Aside from the initial one-step synthesis of the dithiolane precursor molecule, the rest of the 1, 2-dithiolane-modified peptide synthesis occurs on solid support. The conversion of 3-bromo-2-proprionic acid to 3-2-propanoic acid, the dithiolane precursor, is confirmed by proton and Carbon-13 nuclear magnetic resonance before it is coupled to the free N-terminus amine of a peptide still on resin. After deprotection, the crude peptide is purified by reverse-phase HPLC and the product's mass is confirmed by MALDI-TOF mass spectrometry.
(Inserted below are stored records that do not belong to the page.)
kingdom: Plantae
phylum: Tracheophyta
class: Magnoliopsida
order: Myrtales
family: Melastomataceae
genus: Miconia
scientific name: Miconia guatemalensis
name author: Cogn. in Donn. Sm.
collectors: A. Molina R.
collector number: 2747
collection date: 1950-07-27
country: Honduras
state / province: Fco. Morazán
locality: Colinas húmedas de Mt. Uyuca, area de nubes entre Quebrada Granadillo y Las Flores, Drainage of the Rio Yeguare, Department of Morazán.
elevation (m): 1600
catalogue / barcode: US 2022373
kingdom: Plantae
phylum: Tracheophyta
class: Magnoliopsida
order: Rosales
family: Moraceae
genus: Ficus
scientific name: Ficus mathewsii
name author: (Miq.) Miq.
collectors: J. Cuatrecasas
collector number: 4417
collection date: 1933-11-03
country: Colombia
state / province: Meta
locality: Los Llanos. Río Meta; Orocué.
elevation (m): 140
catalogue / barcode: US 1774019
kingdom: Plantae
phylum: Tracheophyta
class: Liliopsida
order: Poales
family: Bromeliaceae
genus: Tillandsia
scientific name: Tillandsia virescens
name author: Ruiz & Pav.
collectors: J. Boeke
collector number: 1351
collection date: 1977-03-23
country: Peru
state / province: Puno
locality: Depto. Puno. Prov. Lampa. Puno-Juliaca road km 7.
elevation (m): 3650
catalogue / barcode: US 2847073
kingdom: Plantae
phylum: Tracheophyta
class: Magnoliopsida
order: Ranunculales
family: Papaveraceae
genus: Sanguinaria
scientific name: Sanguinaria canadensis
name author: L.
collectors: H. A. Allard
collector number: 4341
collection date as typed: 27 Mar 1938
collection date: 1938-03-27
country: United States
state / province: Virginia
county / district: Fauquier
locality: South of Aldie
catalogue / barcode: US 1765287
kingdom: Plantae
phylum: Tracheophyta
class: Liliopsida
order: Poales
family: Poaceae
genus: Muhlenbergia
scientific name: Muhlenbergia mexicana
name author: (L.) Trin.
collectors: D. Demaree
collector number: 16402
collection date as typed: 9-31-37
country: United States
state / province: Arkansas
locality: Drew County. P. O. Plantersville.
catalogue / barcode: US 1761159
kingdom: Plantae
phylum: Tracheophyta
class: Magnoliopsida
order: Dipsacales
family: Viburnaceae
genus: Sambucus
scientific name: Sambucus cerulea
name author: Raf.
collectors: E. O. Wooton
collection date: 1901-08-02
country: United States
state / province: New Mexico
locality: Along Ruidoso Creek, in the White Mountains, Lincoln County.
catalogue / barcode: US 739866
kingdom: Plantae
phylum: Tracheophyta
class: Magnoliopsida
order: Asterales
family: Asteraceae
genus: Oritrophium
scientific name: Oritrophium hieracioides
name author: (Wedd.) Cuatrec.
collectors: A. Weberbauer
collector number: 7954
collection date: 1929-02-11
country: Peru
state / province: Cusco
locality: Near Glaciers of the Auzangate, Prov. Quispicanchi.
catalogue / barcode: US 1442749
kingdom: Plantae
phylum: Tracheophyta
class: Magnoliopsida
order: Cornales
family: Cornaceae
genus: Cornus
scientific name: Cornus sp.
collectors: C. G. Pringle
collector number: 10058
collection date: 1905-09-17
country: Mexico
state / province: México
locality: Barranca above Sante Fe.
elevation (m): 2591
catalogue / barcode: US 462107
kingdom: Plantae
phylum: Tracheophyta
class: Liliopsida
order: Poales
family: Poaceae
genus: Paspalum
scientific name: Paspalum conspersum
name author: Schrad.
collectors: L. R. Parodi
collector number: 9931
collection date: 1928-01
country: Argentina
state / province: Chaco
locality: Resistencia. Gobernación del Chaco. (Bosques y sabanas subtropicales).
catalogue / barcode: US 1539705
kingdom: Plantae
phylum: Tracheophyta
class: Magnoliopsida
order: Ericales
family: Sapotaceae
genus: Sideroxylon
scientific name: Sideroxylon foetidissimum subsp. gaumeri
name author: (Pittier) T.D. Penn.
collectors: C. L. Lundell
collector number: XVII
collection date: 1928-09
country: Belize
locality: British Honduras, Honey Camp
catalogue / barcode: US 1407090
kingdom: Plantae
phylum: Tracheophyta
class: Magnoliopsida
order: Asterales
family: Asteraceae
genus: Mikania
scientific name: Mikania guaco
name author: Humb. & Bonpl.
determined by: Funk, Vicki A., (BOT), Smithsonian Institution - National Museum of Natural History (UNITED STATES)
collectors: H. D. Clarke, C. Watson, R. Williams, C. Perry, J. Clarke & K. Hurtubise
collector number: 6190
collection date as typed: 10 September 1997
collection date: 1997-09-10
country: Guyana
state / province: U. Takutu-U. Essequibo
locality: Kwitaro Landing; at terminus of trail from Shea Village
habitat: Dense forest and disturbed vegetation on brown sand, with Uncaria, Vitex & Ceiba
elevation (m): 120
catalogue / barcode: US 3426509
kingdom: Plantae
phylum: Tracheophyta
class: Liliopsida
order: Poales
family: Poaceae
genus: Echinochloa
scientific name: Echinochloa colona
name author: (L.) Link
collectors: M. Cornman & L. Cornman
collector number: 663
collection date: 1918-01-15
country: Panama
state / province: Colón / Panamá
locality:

Fourier-transform infrared and circular dichroism spectroscopy can be used to monitor the self-assembly of the purified 1, 2-dithiolane peptide into mature amyloid fibers to characterize their extended beta sheet conformation. The fibers can then be imaged by transmission electron microscopy. While these methods can be used to modify the N-terminus of any peptide sequence still on resin, it's important to remember that the peptide-self-assembly conditions should be optimized for each peptide.

These techniques, which add 1, 2-dithiolane groups to self-assembling peptides, will allow researchers in the field of biomaterials to explore supermolecular surface reactivity.